FC Liria Berlin
- Founded: 1985; 41 years ago
- Ground: Berlin, Germany
- Manager: Petr Schatalin
- League: DFB Futsal Bundesliga
- 2024-25: 6th

= FC Liria Berlin =

German futsal club

FC Liria Berlin is a German futsal team from Berlin which competes in the Futsal Bundesliga.

==History==
The club was founded in 1985 by Kosovo Albanian immigrants living in Berlin. The first football team competed in the Bezirksliga from 2006 to 2012 and has played at that level again since 2013.
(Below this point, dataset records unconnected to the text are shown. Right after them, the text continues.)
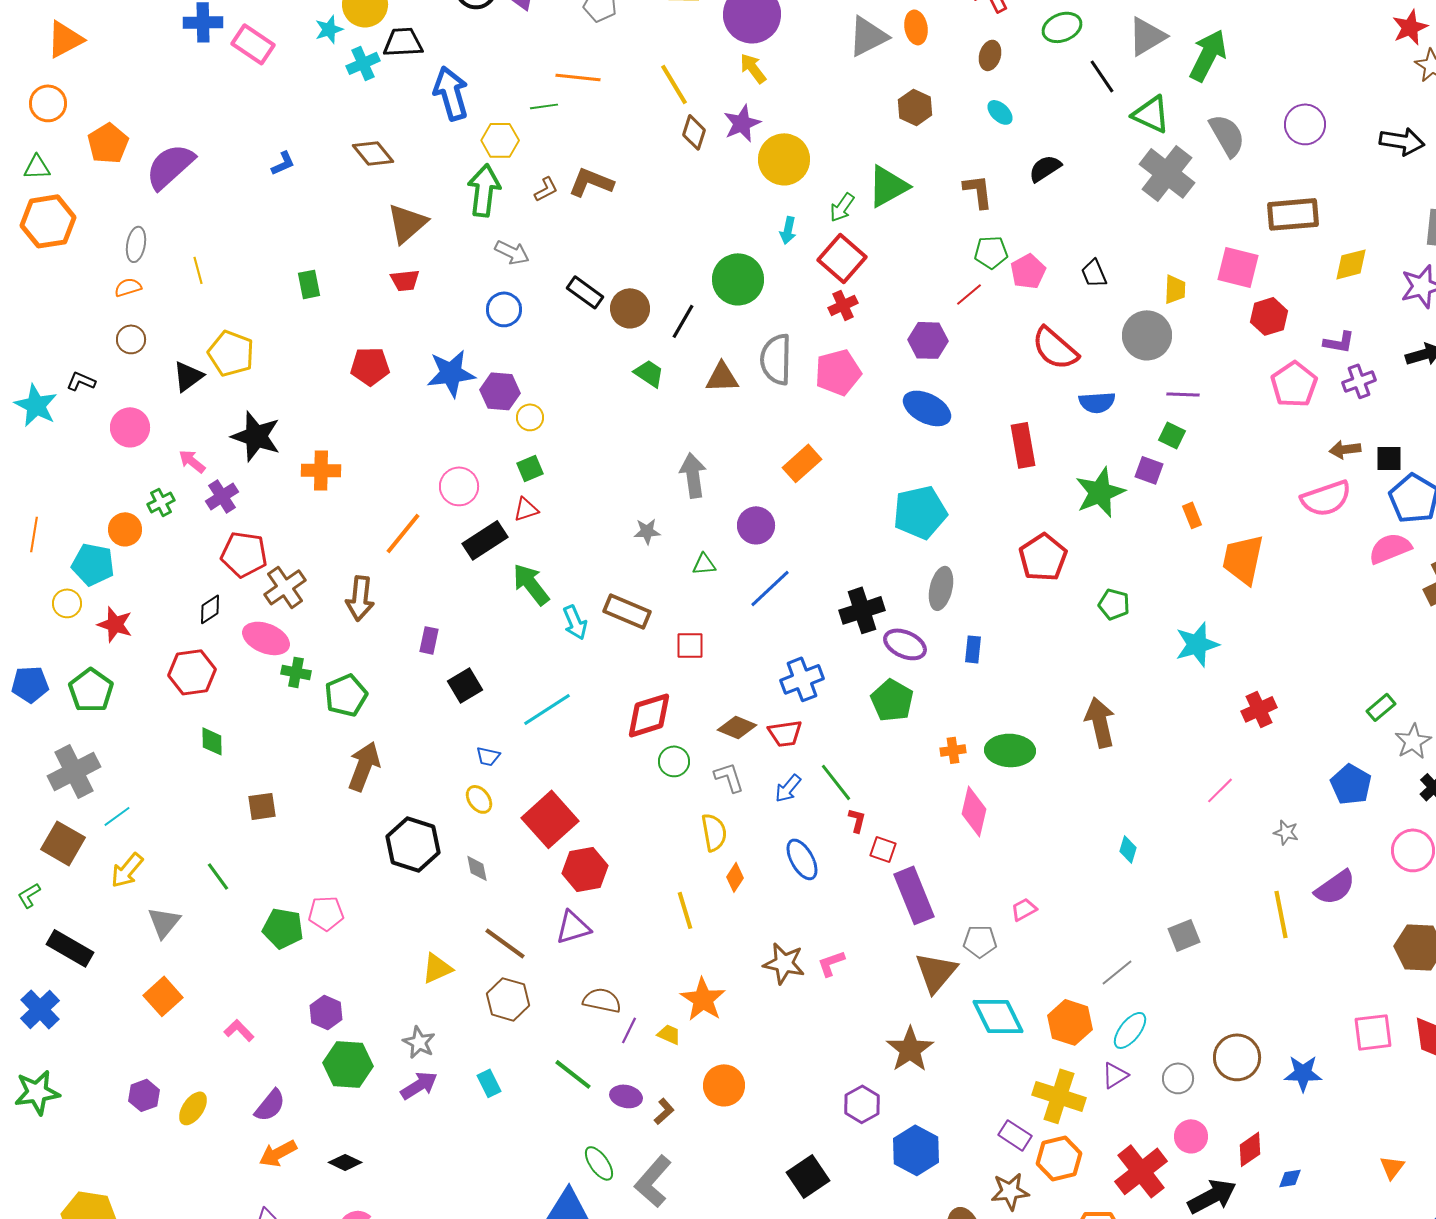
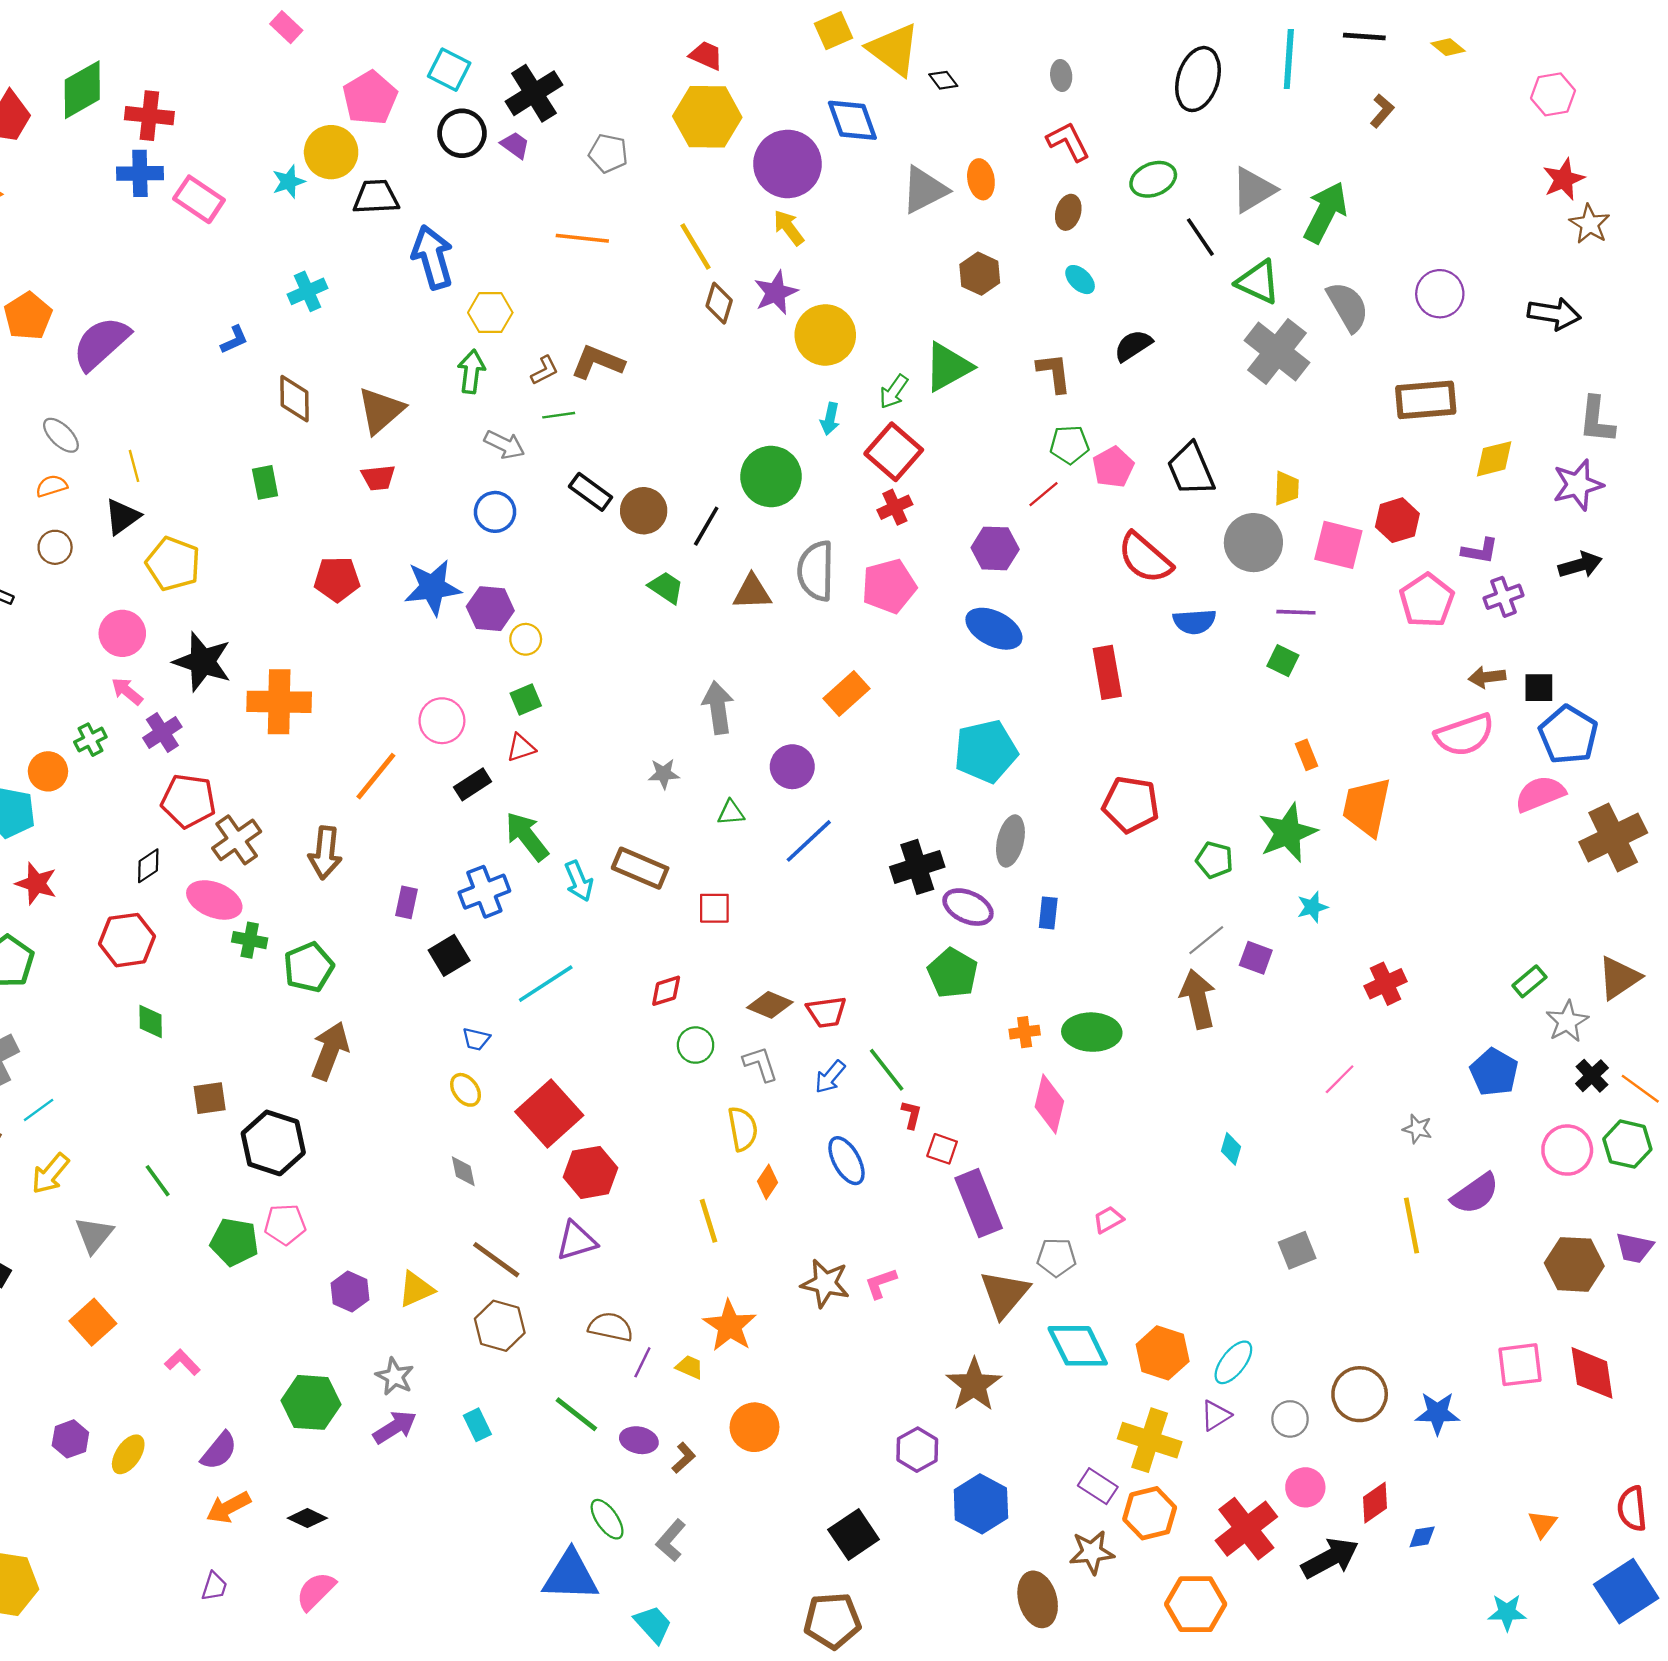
cyan cross: (363, 63) -> (307, 291), moved
green line: (544, 106) -> (559, 415), moved
brown diamond: (373, 153) -> (294, 399), moved, turned 39
green arrow: (484, 190) -> (471, 372), size x0.7
gray ellipse: (136, 244) -> (61, 435), turned -56
pink square: (1238, 267) -> (1338, 545), moved
black trapezoid: (1094, 273) -> (1191, 469), size x1.6
black triangle: (188, 376) -> (122, 517), moved
pink circle: (130, 427) -> (122, 633), moved
orange cross: (321, 470) -> (279, 702), size x1.4
purple square: (1149, 470) -> (1256, 958), moved
green star: (1100, 492) -> (1288, 833), moved
black rectangle: (485, 540) -> (473, 784), size x0.7
red pentagon: (1043, 557) -> (1131, 804), turned -30
cyan star: (1197, 644) -> (1312, 907), size x0.6
blue cross: (802, 679) -> (484, 892), moved
red diamond: (649, 715) -> (666, 991), size x0.6
black hexagon: (413, 844) -> (273, 1143), moved
gray line: (1117, 972) -> (1206, 940), moved
purple hexagon: (326, 1012) -> (350, 1292), moved
gray L-shape: (653, 1181) -> (671, 1540), size x0.7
Greater success has been achieved by FC Liria’s futsal team. In 2015, the club finished as runners-up in the northeastern German championship behind VfL 05 Hohenstein-Ernstthal. One year later, the Berlin side again finished as runners-up in what was now called the Regionalliga Nordost, the highest division in northeastern Germany, and—following a rule change—qualified for the Deutsche Futsal-Meisterschaft 2016.

On their way to the final, FC Liria defeated FC Portus Pforzheim, TuS Kirchberg and TSV Weilimdorf. In the final, they faced defending champions and record title holders Hamburg Panthers away from home and lost 2–4.

The following year, FC Liria again qualified for the Deutsche Futsal-Meisterschaft 2017, but were eliminated in the preliminary round by SV Pars Neu-Isenburg.

===Bundesliga (since 2023)===
As champions of the NOFV-Futsal-Liga (Regionalliga Nordost), FC Liria qualified for the promotion play-offs to the Futsal-Bundesliga. The club prevailed against Futsal Panthers Köln and Harburger SC to secure promotion. Liria thus became the second Berlin club to compete in the Futsal-Bundesliga after 1894 Berlin.